As I begin this column, my peers in the Class of 2019 are walking back to their dorm rooms from our first collection. We are coming back from an evening of reflection about ourselves, our position in this world, our transition into college and the conflicts we will face as members of this community. We heard personal insights, complex thoughts, and beautiful analogies about who we are now and what we will become. As we reflect on our personal development at the college, there is one aspect that we may skim over, or forget: our financial development.
I can understand why at a socially responsible college like Swarthmore, we may not always have our lens focused on the monetary. We are focused on our learning, our social life, our career development, and perhaps loftier dreams of changing the world for the better. In fact, many of us have been exposed to texts and beliefs that cast money in a negative light, and that portray those who love money as stingy (like Scrooge from A Christmas Carol) selfish (like Jordan Belfort from The Wolf of Wall Street) or evil (like Cruella de Vil). However, I want to challenge us to view money as a tool — a tool with positive or negative power depending on on who is wielding it. Many of the world’s largest philanthropists are also some of the most affluent individuals on the planet. Money does not have to be the root of all evil. As future conscientious world citizens, we should learn to cultivate our finances so that we have the power to do good in the world.
We are striving to use our careers and our financial growth to better ourselves and our communities, but first we must have a fundamental understanding of how to accumulate personal finances. In this column, I am going to explore several financial questions that Swarthmore students might have.
One of the most fundamental questions that incoming students should ask is: “How do I save?” This question has routinely stumped aspiring super-savers, whether they are smaller children running lemonade stand businesses or seasoned entrepreneurs and finance writers. A good rule of thumb for beginning and advanced savers alike is the 50/50 rule. 50% of your base income should be retained over the long term, and 50% should be available for spending. To break this down further, some economists and financial analysts have coined the 50/30/20 rule, whereby 50% of your income goes into savings, 30% goes into larger, one-time expenses and 20% goes into routine spending. What I mean by ‘base income’ is the portion of your income that is steady, like the 4 to 6 hours required of you at an on-campus job, for example. Any income beyond that, such as an unexpected paid responsibility at an event, is superfluous, and should be deposited directly into savings. Of course, this is a guideline. I personally do something that is more similar to 60/20/20, and someone with more constant expenses than one-time expenses may want to attempt a guideline closer to 50/20/30. Simply try to keep the portion of your income going to savings at or above 50%, and you should be on your way to financial growth. Great ways to keep track of your savings include paper budgets and apps that connect with your bank accounts and cards so you have a more complete view of your spending. I use HomeBudget, an app that tracks monthly income and expenses. I recommend using apps that ask for passwords to offer you greater security with your funds. I also recommend using apps with visual features such as graphs or charts, so you can have a complete picture of your finances.

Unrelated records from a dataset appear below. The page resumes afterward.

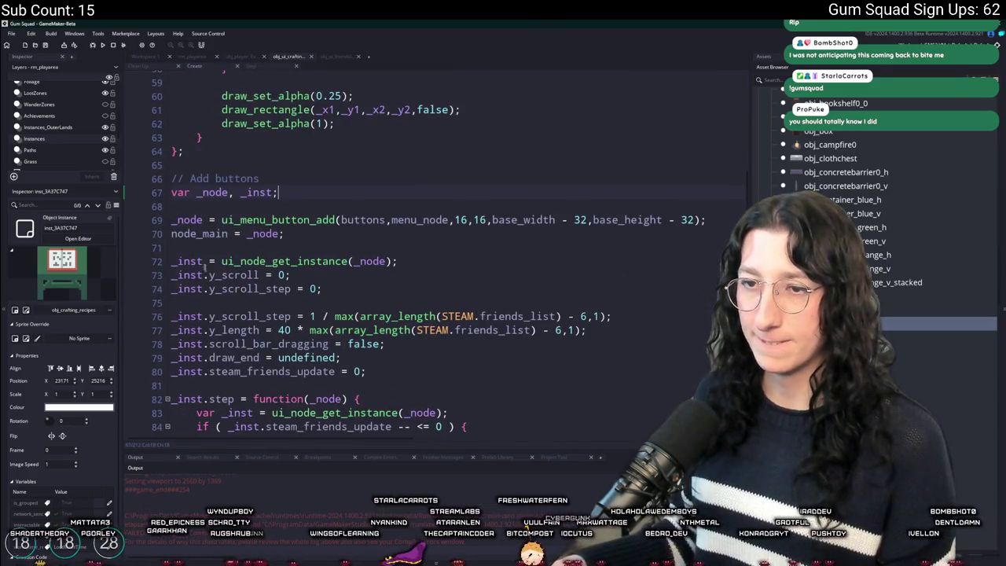
scroll(198, 262, "down", 11)
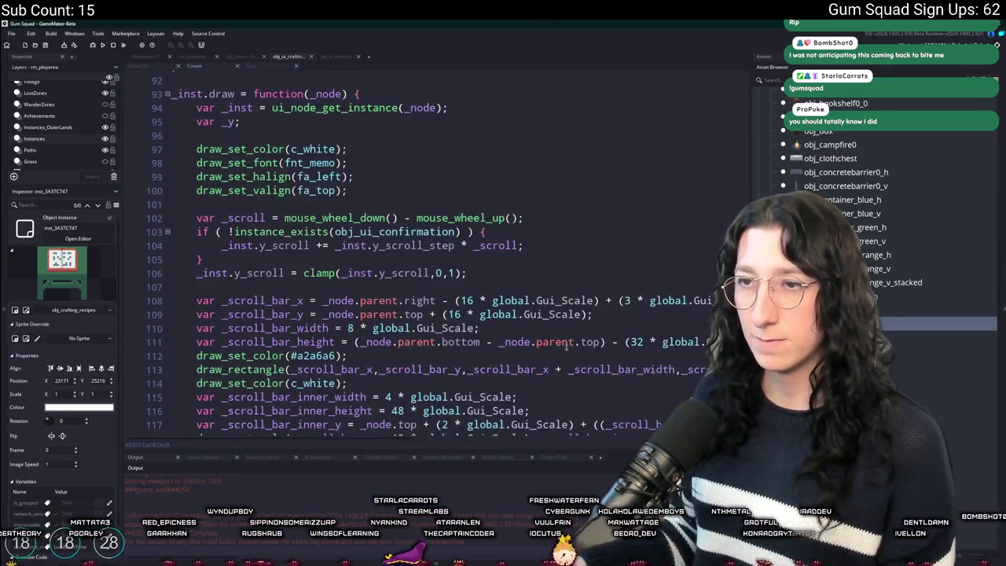
scroll(570, 349, "down", 2)
Remove parent from line 108 so _scroll_bar_x uses _node.right
left_click(399, 237)
scroll(377, 267, "up", 4)
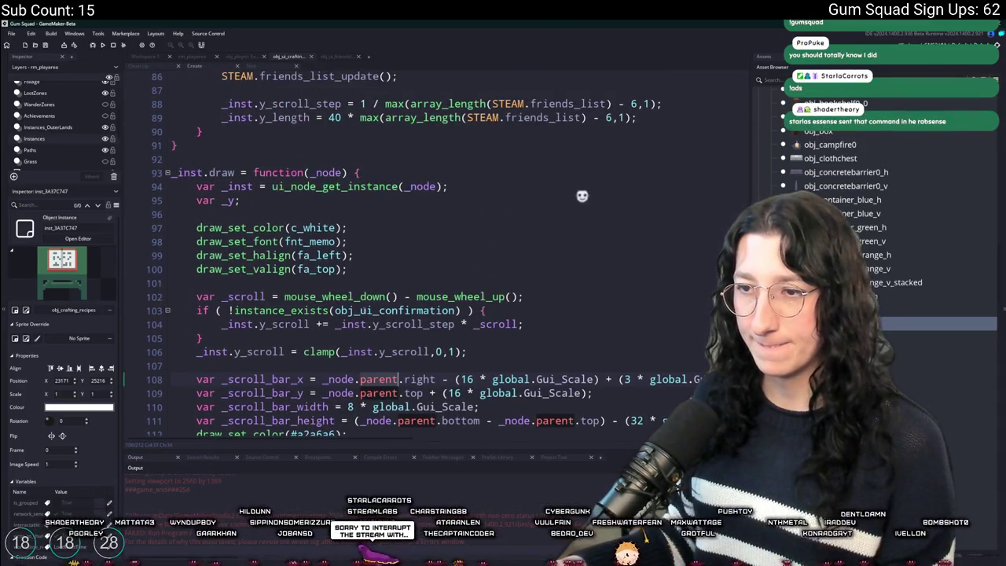
scroll(374, 310, "up", 2)
scroll(374, 310, "down", 3)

Another question that is often asked is “Where do I save?”. To determine the right bank for you, you must be willing to explore your options. What fees do your options charge? How convenient is it for you to speak with a representative or go to an ATM? What is the interest rate of funds in your savings/checking account? Do your options offer investment opportunities? One of the biggest debates that often arises when speaking about bank choices is the big bank versus small credit union debacle. For most international students without US bank accounts, I would recommend a small credit union in the Philadelphia area. Credit unions are more personalized, and you are more likely to be granted access speak with a more highly-ranked representative who can better assist you. The Franklin Mint Federal Credit Union is particularly appealing because of its central branch and ATM locations. For domestic students, however, the choice may be a little more complicated. Credit unions do have a more personal feel, but big banks offer more branches and ATMs in a broader area. If you are a domestic student whose home is far from the Philadelphia region, for example, a small credit union may not be right for you.
It is imperative to learn how to manage money as a college student. Learning savings skills can provide a financial cushion so that you can feel secure even in a worst-case scenario. Money does not bring happiness, but having enough money stored away for a rainy day can give us the stability to pursue the things we love and engage in meaningful philanthropy without worries about personal monetary hardship.